»»

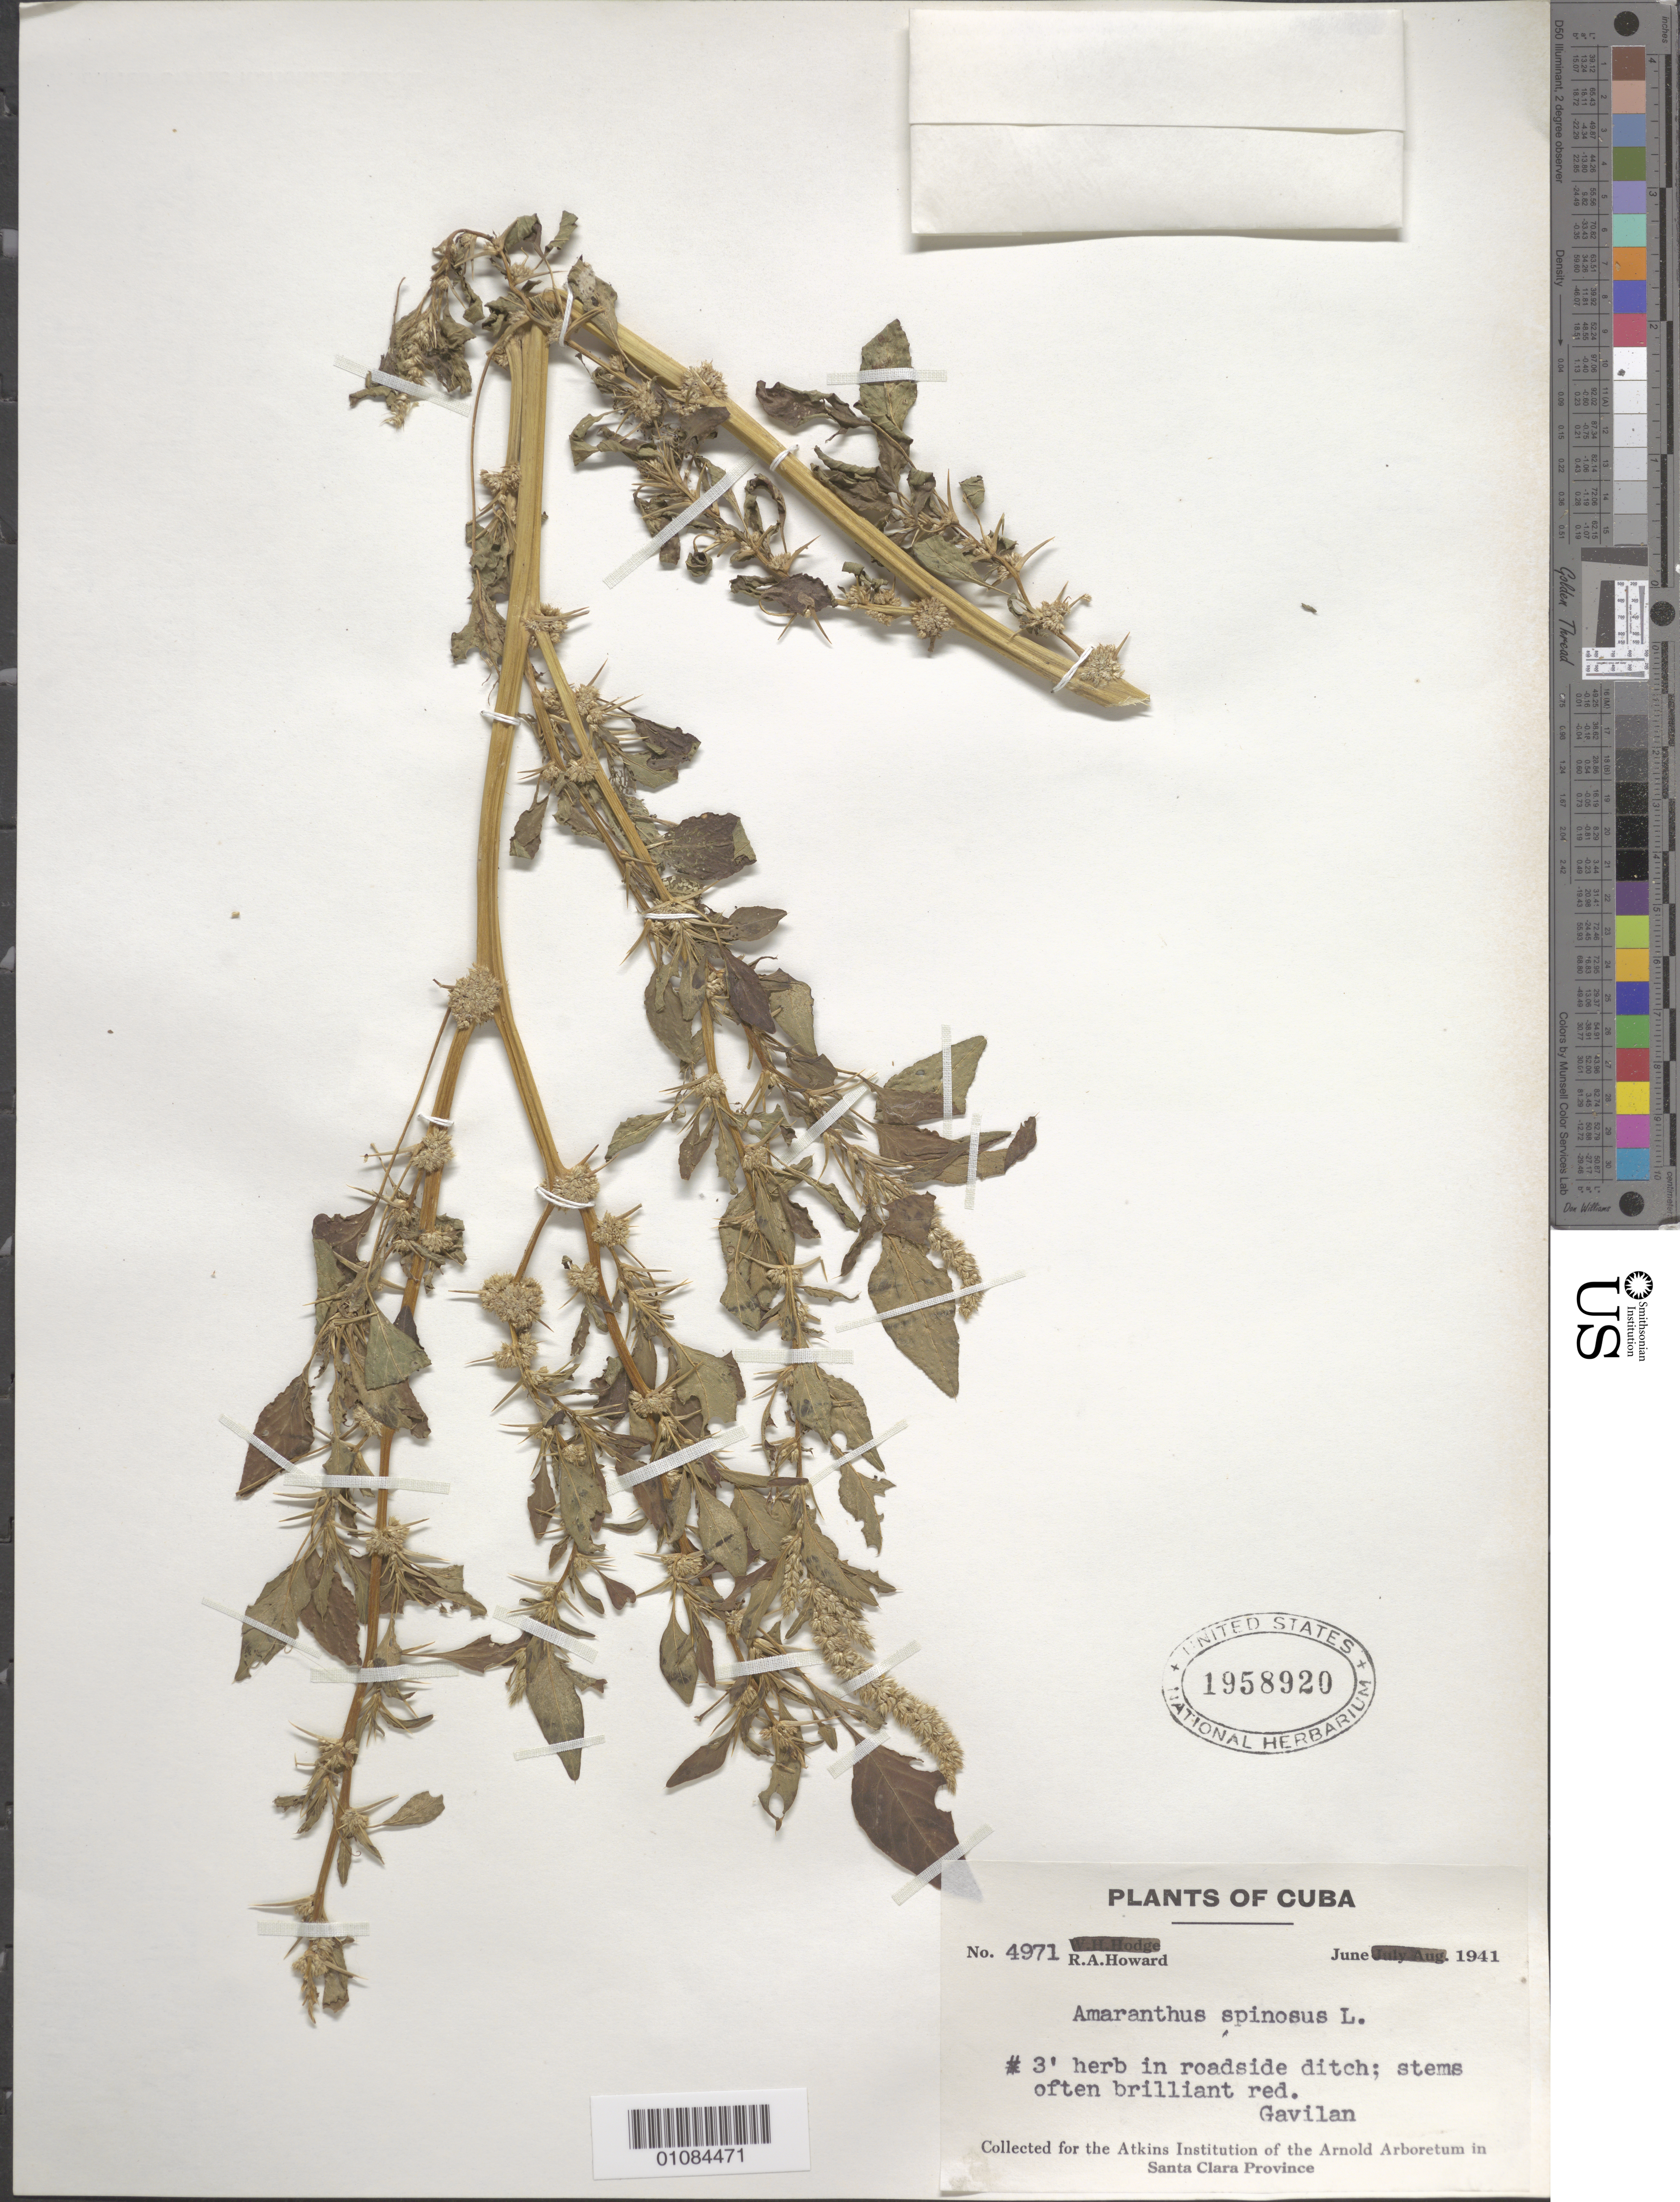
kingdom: Plantae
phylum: Tracheophyta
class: Magnoliopsida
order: Caryophyllales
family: Amaranthaceae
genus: Amaranthus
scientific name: Amaranthus spinosus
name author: L.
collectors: R. A. Howard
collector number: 4971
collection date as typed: Jun 1941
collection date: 1941-06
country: Cuba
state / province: La Habana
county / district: Municipio Boyeros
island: Cuba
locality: Gavilan, 17 km south west of Havana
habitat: In roadside ditch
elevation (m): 127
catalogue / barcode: US 1958920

««

§ **Work required**
Return every line of the data above word for word, omitting the pictures.

§ **Response**
kingdom: Plantae
phylum: Tracheophyta
class: Magnoliopsida
order: Caryophyllales
family: Amaranthaceae
genus: Amaranthus
scientific name: Amaranthus spinosus
name author: L.
collectors: R. A. Howard
collector number: 4971
collection date as typed: Jun 1941
collection date: 1941-06
country: Cuba
state / province: La Habana
county / district: Municipio Boyeros
island: Cuba
locality: Gavilan, 17 km south west of Havana
habitat: In roadside ditch
elevation (m): 127
catalogue / barcode: US 1958920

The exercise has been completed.